Mary rode down Castlehill with a purple canopy over her head accompanied by fifty young men wearing yellow taffeta with black hats and masks, who were described as being dressed as ‘moors’, and the nobility of Scotland in front of her. At the Lawnmarket, a triumphal arch had been built out of wood with a globe which opened to reveal a child who was lowered down dressed as a cherub while a choir sang. 

On her way down the Royal Mile she passed St Giles’ Cathedral. The very few parliaments that were held during Mary’s reign met in its central aisle. While at the High Cross, the fountain ran with wine causing the onlookers to be somewhat loud in their appreciation of the pageantry. At the Netherbow, a papier mache dragon was burned – probably representing the Pope, and since Mary was Catholic this was meant as a challenge to her authority. 

Lord Darnley and Edinburgh

A few years after returning to Scotland, Mary met and married the very good looking Henry Stuart, Lord Darnley (read about Mary's three husbands here). The banns were read at St Giles Cathedral on 22 July 1565. A week later, Stuart (now Duke of Albany) and Mary were married in the private chapel at Holyrood.

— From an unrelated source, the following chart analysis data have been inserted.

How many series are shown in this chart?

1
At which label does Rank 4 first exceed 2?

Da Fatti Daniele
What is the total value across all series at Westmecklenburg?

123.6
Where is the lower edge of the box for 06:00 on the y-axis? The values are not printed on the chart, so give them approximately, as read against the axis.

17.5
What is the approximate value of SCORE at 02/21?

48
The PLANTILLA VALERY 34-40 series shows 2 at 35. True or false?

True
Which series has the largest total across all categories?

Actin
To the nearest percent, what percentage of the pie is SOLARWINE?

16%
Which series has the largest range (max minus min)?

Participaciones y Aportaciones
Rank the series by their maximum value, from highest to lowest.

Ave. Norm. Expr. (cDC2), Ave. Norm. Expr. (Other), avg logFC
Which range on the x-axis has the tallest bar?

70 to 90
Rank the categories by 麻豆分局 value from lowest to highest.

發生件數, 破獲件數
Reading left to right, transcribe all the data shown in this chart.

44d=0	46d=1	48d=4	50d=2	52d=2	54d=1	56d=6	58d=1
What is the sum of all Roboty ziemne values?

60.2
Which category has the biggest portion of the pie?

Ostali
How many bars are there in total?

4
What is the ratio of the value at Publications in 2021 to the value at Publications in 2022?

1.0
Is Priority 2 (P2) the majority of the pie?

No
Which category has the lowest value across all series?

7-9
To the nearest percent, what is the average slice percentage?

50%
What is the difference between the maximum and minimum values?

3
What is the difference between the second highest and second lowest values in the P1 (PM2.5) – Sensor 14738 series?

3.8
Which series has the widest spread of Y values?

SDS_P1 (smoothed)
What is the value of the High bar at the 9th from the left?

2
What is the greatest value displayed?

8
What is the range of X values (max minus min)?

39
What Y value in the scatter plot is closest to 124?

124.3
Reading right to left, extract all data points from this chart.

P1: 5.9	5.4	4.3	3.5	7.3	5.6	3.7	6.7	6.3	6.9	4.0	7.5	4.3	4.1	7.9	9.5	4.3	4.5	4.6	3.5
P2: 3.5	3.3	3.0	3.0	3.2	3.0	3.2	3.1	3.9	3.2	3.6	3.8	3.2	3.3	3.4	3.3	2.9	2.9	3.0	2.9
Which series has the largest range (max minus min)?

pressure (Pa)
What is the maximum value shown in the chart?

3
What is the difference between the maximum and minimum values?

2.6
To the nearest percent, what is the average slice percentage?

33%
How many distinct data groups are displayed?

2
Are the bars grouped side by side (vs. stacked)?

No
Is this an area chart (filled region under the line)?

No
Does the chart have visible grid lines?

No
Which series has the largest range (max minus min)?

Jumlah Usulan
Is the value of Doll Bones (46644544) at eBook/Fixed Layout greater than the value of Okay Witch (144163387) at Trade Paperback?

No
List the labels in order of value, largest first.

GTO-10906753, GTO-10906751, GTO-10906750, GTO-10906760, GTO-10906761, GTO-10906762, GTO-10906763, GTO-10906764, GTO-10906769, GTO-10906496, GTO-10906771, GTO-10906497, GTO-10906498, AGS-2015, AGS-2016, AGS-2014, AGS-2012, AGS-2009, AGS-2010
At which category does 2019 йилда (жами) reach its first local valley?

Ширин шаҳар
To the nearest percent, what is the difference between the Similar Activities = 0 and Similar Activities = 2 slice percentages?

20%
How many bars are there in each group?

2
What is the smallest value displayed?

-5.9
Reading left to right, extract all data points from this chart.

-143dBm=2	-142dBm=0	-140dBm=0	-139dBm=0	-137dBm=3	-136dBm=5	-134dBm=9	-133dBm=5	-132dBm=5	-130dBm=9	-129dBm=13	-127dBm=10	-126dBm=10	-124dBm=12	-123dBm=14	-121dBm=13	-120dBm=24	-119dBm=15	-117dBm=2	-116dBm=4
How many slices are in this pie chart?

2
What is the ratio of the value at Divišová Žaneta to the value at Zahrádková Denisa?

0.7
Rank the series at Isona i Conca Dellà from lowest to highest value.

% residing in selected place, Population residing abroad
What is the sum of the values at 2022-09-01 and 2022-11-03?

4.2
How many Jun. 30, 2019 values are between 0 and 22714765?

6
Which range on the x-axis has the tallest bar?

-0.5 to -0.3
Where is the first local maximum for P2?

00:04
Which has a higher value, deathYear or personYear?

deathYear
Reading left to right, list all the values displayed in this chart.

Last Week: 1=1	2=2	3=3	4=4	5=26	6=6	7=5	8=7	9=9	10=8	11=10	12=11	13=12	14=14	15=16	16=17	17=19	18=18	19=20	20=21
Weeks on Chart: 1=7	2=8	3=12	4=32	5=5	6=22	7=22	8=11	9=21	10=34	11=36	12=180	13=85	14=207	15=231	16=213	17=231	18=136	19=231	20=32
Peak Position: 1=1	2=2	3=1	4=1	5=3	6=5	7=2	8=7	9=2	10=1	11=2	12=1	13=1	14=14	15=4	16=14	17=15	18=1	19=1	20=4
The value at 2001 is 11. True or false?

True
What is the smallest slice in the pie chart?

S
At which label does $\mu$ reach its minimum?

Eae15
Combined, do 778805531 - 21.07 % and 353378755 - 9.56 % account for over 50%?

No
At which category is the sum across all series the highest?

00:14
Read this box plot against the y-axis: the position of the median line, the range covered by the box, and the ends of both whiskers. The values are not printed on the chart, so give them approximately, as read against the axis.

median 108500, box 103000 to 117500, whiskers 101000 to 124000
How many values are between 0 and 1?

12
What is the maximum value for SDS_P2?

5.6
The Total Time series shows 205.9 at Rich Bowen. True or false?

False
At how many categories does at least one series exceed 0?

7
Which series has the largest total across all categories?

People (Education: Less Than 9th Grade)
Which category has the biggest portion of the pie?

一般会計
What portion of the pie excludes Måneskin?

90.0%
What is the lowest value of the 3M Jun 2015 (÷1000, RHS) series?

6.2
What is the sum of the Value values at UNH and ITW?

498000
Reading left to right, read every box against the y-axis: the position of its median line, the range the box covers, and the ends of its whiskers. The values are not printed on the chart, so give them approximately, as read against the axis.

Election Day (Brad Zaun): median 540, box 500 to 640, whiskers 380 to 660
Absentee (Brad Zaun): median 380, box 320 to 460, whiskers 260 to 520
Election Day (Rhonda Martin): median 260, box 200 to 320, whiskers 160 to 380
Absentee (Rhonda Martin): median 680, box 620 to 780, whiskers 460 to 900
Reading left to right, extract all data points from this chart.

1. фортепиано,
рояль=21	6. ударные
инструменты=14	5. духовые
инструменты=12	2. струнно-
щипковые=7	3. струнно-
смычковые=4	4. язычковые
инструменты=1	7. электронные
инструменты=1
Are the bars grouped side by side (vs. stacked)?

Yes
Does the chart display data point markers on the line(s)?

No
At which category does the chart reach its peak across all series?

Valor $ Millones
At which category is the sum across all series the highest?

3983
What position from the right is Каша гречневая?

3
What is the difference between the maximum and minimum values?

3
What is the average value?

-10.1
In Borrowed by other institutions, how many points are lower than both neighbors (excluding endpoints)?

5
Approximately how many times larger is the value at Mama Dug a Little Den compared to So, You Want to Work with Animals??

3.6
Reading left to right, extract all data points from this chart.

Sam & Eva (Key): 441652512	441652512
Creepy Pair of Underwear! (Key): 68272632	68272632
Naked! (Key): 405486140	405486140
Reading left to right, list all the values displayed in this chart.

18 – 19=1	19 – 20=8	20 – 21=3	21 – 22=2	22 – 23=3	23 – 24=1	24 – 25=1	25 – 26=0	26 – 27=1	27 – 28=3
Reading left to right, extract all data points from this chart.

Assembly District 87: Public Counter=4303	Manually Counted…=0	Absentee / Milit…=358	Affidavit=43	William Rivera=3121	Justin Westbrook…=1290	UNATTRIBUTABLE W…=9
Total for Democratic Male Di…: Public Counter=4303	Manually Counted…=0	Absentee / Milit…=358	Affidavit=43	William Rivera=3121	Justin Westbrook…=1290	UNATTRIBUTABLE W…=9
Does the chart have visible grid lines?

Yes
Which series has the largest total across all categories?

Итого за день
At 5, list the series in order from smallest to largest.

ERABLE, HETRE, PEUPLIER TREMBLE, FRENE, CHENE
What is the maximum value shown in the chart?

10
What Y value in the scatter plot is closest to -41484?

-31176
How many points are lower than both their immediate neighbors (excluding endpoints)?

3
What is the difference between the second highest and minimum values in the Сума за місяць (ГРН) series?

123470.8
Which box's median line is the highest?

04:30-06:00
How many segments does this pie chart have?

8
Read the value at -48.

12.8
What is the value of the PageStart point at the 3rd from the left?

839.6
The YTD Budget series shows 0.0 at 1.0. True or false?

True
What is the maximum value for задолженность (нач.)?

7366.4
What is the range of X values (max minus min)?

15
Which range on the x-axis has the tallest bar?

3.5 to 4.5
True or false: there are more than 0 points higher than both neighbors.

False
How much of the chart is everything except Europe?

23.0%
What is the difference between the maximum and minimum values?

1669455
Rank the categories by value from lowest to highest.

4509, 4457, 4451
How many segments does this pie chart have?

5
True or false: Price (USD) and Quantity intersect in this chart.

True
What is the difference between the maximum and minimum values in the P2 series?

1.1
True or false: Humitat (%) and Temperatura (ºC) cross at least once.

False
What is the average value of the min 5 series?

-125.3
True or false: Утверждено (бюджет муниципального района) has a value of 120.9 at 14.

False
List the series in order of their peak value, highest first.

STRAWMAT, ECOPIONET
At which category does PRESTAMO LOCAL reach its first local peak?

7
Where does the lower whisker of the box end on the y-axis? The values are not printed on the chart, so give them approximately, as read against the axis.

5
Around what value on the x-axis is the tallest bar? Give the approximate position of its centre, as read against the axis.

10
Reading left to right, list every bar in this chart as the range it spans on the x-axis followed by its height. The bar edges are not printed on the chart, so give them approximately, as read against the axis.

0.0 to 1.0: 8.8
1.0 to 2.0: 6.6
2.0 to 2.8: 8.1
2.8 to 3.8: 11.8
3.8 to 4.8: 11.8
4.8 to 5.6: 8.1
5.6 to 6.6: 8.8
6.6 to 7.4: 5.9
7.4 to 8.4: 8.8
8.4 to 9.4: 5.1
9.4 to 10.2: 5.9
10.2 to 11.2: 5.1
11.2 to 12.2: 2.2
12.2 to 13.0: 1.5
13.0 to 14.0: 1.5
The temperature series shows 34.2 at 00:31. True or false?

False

However despite this promising start the marriage did not go well and the following year, Darnley was plotting with others to kill her private secretary, Rizzio in Holyrood – you can still see the exact spot where the murder took place in her private chambers. A month or so after the horrible murder of her secretary, Mary gave birth to the future James VI in the palace block at Edinburgh Castle. Darnley, now sick with syphilis, fled Edinburgh.

A terrible night

Perhaps the most important building in Mary’s story is also in Edinburgh, although unfortunately we can’t see it now. Kirk o’ Fields is a pivotal location in Mary’s story. Originally, the kirk o’ fields had been outside of Edinburgh, as the name suggests, however about fifty years before, the city walls had been extended and it stood by one of the city gates. 

The house was part of the Black Friars’ monastery. Darnley had been staying in the Old Provost’s lodging to recuperate (he had been persuaded to return to Edinburgh by Mary, something that did not go down well after his death). The remains now lie under the pavement at the corner of South Bridge and South College Street. 

Darnley slept in the upper bedchamber in the house and on the night of his death was there alone except for his servant, William Taylor. At 2 am on 10 February they were found outside unmarked by the terrible explosion that had ripped through the house. It appeared that the lower bedchamber had been packed with gunpowder and unlike the later unsuccessful attempt to kill his son, James VI and I by the same means, this gunpowder plot had worked. 

Just three months later, Mary married the Earl of Bothwell in the great hall at Holyrood. A month after that was Mary’s last night in Edinburgh and her first night in captivity. She spent what was probably one of the worst nights of her life in a house owned by Sir Simon Preston, the Provost of Edinburgh after her defeat at the battle of Carberry Hill when she is supposed to have been led through the streets of Edinburgh dusty and crying. 

In the evening, she was moved to Holyrood with a banner showing the murdered Darnley in front of her. That night she left Edinburgh, never to return. 

Jenn Scott is the Secretary and archivist of the Stewart Society.